PrecisionMobile beschäftigt in Süd-China 14.000 Mitarbeiter mit der Herstellung von Mobiltelefonen. Diese Fabrik ist damit die zweitgrößte Fabrik dieser Art weltweit.

Bernstein und sein Team führten ihre Studie über die Wirkung von Transparenz in einem Bereich durch, in dem 16 Fertigungslinien die gleichen Produkte herstellten. Damit jede Linie von der anderen Linie lernen kann, ist Transparenz eines der obersten Ziele des Managements. Deshalb stehen alle Linien in einer Halle. Während der Studie wurde jede Linie in zwei Schichten betrieben, sodass insgesamt 32 Teams an diesen Linien arbeiteten. Für das Experiment wurden zwei Linien, mit insgesamt vier Teams zufällig ausgewählt.

Um den Effekt von Transparenz auf die Leistung der Mitarbeiter zu testen, wurde eine Linie durch einen Vorhang von den anderen Linien abgetrennt. Damit arbeiteten jetzt zwei der 32 Teams hinter einem Vorhang. Die Produktivität wurde in hergestellte fehlerfreie Stück pro Stunde gemessen. Die Linie hinter dem Vorhang wurde mit der einen Kontroll-Linie vor dem Vorhang (weiter in Sicht der anderen Linien) verglichen. Über beide Schichten ergab die Produktivitätsmessung die folgenden Ergebnisse:

Produktivität

Fazit: Die Produktivität hinter dem Vorhang war höher als die Produktivität vor dem Vorhang. Dieses Ergebnis lässt vermuten, dass zu hohe Transparenz der Produktivität schadet.

Warum stieg die Produktivität mit reduzierter Transparenz?

Bei der Untersuchung wurden drei wesentliche Gründe hierfür identifiziert:

  1. Die Abgrenzung sicherte Freiraum zur Optimierung. Das Team begann Probleme gemeinsam zu lösen, anstatt sofort Unterstützung anzufordern. Übrigens stellte das Team die Produktivitätsanzeige vor den Vorhang, damit die Vorgesetzten sehen konnten, dass die Linie auf Zielkurs war.
  2. Die Abgrenzung gab den Mitarbeitern die Möglichkeit Ideen auszuprobieren, ohne sie vorher mit dem Management diskutieren zu müssen. Die Mitarbeiter meinten, wenn sie Verbesserungen offiziell testen wollten, dann müssen sie vorher in endlosen Diskussionen den 6S-Verantwortlichen, den Qualitätsleuten und dem Fertigungsleiter erklären, was sie konkret vorhaben. Dank des Vorhangs konnten kleinere Tests, ohne zu fragen, durchgeführt werden.
  3. Die Abgrenzung reduzierte die Anzahl der Störungen von außen. Durch den Vorhang waren weniger Personen an der Linie vorbeigekommen, die die Mitarbeiter in nicht wertschöpfende Gespräche und Diskussionen verwickelten. Aber sie haben nicht nur die Mitarbeiter in Gespräche verwickelt, sondern dabei auch noch mit den Materialien und Produkten an der Linie gespielt. Die Maschinenbediener mussten deshalb immer einen Teil ihrer Aufmerksamkeit in die Beobachtung der „ungebetenen“ Gäste stecken.

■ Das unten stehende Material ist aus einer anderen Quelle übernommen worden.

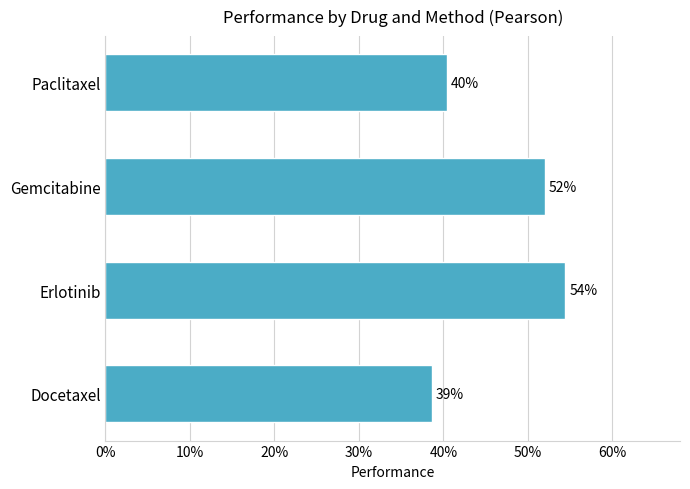

Does the chart contain any negative values?

No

Da diese Studie in China durchgeführt wurde, stellt sich die Frage, ob die Erkenntnisse auch auf Deutschland übertragbar sind. Was meinen Sie? Wir meinen die Punkte 1-3 lassen sich auch in einer deutschen Fabrik finden.

Was bedeutet dies für Industrie 4.0?

Wie viel Freiraum haben Ihre Mitarbeiter, Prozesse zu verändern?

Ist es in Ihrem Unternehmen auch leichter um Vergebung zu bitten, als um Erlaubnis?

Welche nicht-wertschöpfenden Personen dürfen bei Ihnen die wertschöpfenden Bereiche in Diskussionen und Gespräche verwickeln?

Durch die Möglichkeit sämtliche Daten in Ist-Zeit zu überwachen, steigt die Transparenz über den Leistungsgrad jedes wertschöpfenden Prozesses. Wir wirkt sich dies auf die Bereitschaft der kontrollierten Mitarbeiter aus, ihre Prozesse weiter zu entwickeln?

Ressourcen:
Bernstein, E. (2012): The Transparency Paradox: A Role for Privacy in Organizational Learning and Operational Control, Administrative Science Quarterly 57(2), p. 181-216.